**EXERCISE**: From the rows below, pull out every line that contains the string "niet". Uppercase and lowercase letters count as different.

=== Begin Enclosure ===

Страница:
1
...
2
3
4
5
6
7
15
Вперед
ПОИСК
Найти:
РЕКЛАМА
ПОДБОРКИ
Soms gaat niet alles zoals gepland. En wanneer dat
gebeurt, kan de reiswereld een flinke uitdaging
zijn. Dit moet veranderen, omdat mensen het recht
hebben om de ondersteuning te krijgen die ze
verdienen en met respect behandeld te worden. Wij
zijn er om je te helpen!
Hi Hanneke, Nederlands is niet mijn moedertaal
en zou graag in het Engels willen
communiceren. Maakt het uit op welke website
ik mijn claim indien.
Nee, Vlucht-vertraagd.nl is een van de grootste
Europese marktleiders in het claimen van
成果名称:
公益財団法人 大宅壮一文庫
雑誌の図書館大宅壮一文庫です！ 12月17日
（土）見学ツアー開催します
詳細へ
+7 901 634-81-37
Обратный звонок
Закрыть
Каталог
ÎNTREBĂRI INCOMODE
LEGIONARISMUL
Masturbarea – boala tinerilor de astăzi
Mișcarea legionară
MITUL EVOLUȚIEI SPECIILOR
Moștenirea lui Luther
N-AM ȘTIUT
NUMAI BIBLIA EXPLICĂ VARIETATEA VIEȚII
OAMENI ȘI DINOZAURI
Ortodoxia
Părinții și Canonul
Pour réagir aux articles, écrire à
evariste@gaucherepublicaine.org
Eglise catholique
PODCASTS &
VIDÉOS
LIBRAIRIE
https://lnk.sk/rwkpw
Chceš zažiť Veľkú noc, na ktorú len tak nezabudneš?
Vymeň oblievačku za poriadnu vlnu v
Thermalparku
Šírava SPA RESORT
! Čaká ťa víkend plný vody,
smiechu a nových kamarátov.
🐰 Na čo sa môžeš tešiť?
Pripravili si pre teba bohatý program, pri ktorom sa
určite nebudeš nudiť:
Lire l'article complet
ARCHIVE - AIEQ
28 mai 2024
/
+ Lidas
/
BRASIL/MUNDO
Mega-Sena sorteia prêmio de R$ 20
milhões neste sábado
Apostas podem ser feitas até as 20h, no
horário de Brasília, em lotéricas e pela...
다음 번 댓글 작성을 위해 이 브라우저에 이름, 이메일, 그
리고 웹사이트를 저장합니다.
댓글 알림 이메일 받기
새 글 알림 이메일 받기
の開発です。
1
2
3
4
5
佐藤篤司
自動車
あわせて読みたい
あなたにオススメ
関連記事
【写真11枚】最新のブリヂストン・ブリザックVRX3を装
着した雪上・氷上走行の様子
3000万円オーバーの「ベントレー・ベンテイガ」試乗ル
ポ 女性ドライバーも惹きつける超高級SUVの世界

=== End Enclosure ===

**SOLUTION FOR THIS EXERCISE**:
Soms gaat niet alles zoals gepland. En wanneer dat
Hi Hanneke, Nederlands is niet mijn moedertaal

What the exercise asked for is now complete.